Exercise goal: When you print the records below, keep every word exact and leave out the images.

Input records:
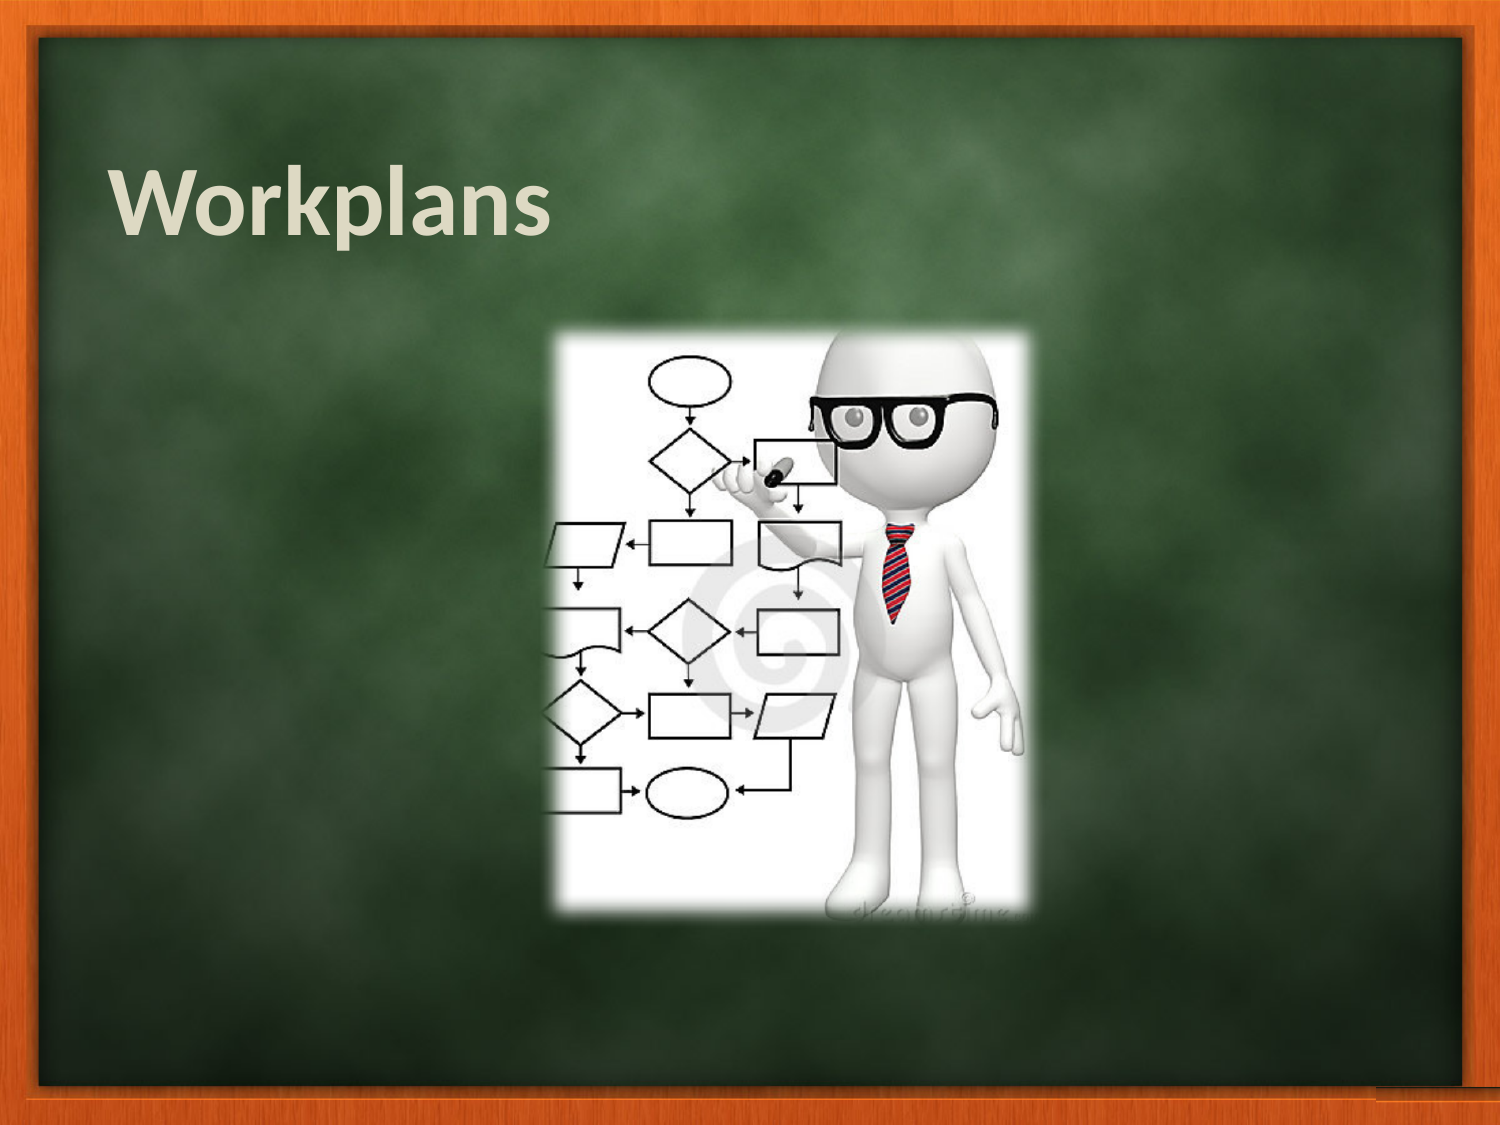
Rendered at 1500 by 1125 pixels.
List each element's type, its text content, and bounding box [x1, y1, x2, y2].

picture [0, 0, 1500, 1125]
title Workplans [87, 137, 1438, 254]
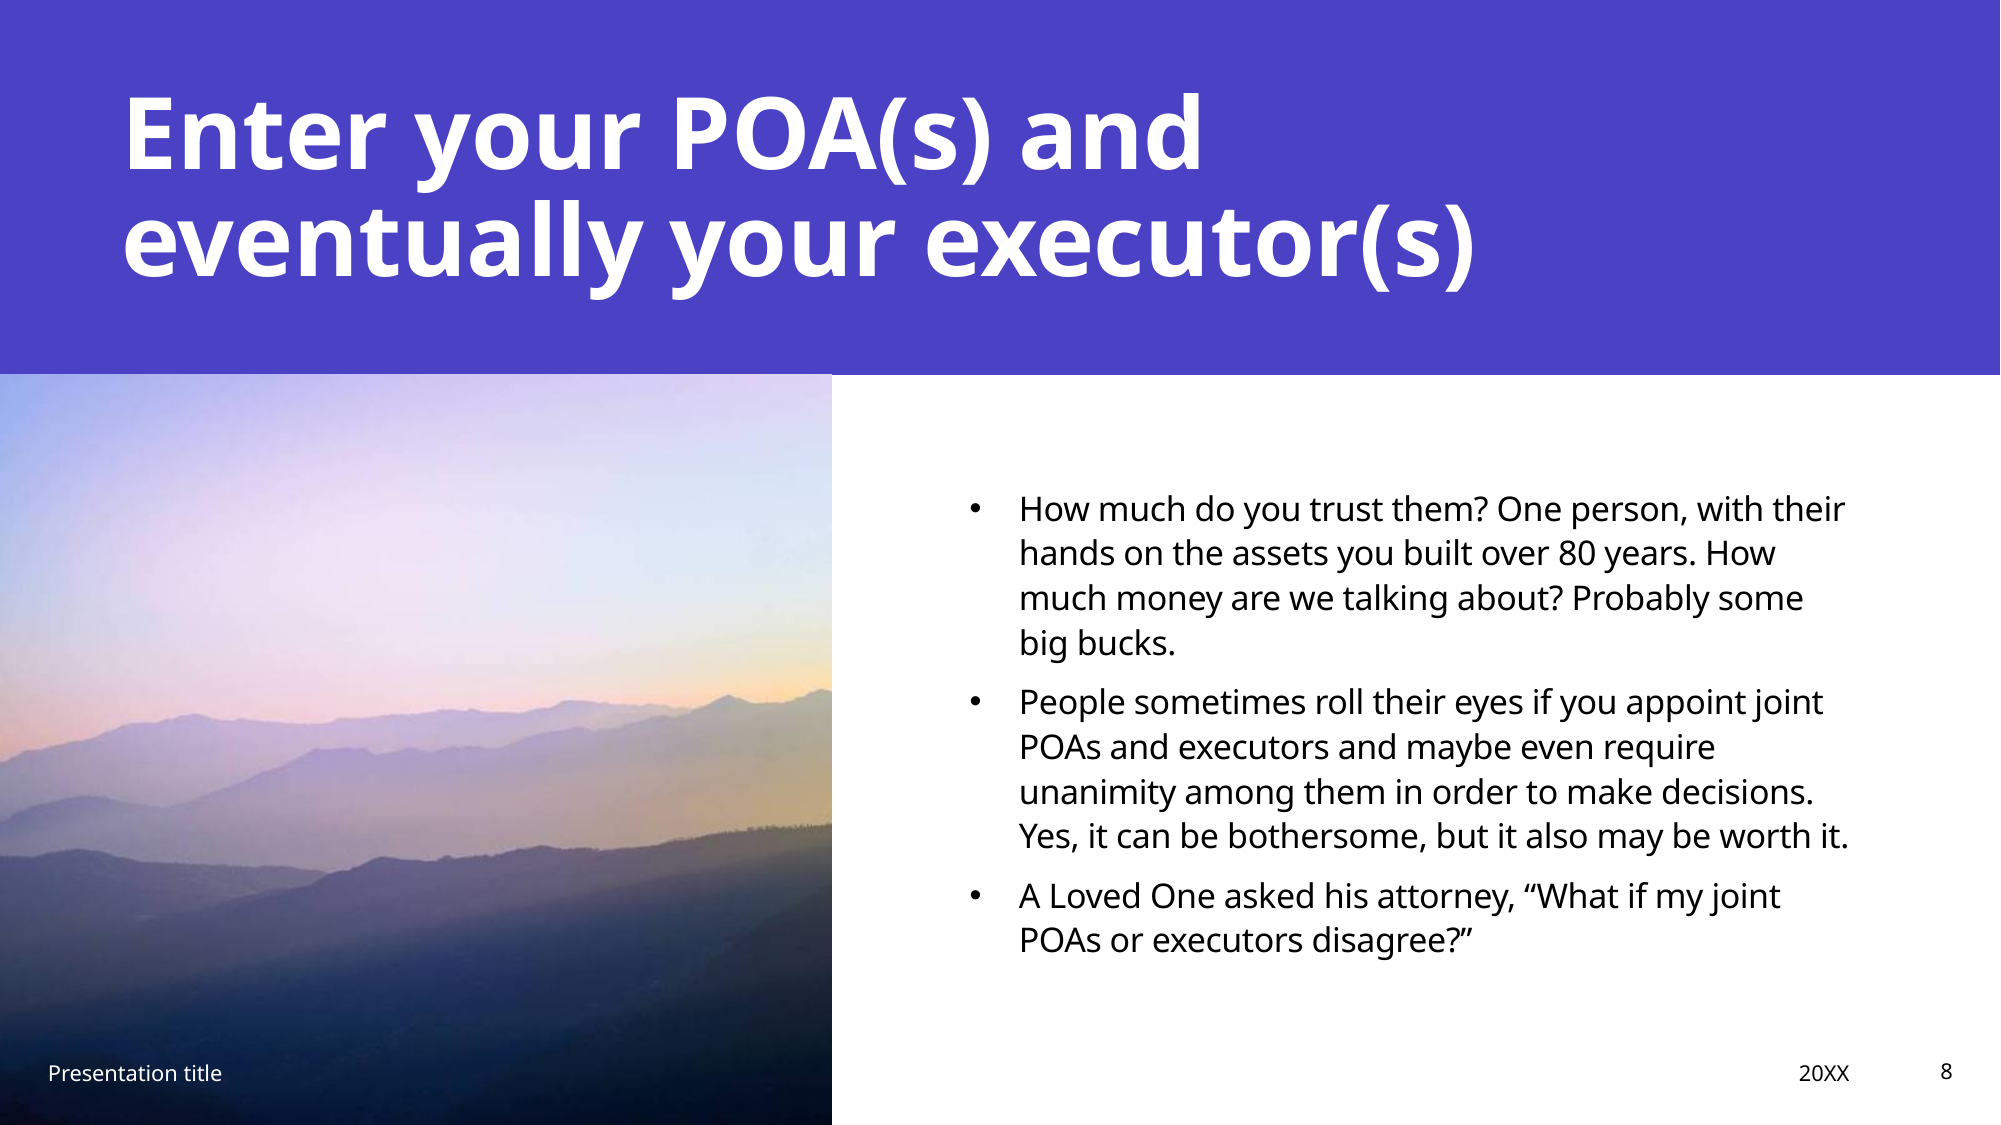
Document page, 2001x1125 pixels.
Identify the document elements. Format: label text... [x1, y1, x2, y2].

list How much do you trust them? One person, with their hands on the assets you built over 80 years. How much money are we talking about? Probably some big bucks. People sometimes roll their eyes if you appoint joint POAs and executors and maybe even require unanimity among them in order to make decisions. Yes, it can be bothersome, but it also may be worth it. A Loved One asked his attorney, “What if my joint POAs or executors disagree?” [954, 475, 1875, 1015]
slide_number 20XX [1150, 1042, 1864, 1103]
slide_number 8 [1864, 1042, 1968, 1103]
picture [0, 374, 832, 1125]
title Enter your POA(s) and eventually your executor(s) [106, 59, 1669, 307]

Solution for this task:
Rendered at 1500 by 1125 pixels.
List each element's type, its text content, and bounding box [x1, y1, x2, y2].

picture [0, 0, 1500, 1125]
title Workplans [87, 137, 1438, 254]
Document page, 2001x1125 pixels.
Identify the document elements. Format: label text... [x1, y1, x2, y2].

list How much do you trust them? One person, with their hands on the assets you built over 80 years. How much money are we talking about? Probably some big bucks. People sometimes roll their eyes if you appoint joint POAs and executors and maybe even require unanimity among them in order to make decisions. Yes, it can be bothersome, but it also may be worth it. A Loved One asked his attorney, “What if my joint POAs or executors disagree?” [954, 475, 1875, 1015]
slide_number 20XX [1150, 1042, 1864, 1103]
slide_number 8 [1864, 1042, 1968, 1103]
picture [0, 374, 832, 1125]
title Enter your POA(s) and eventually your executor(s) [106, 59, 1669, 307]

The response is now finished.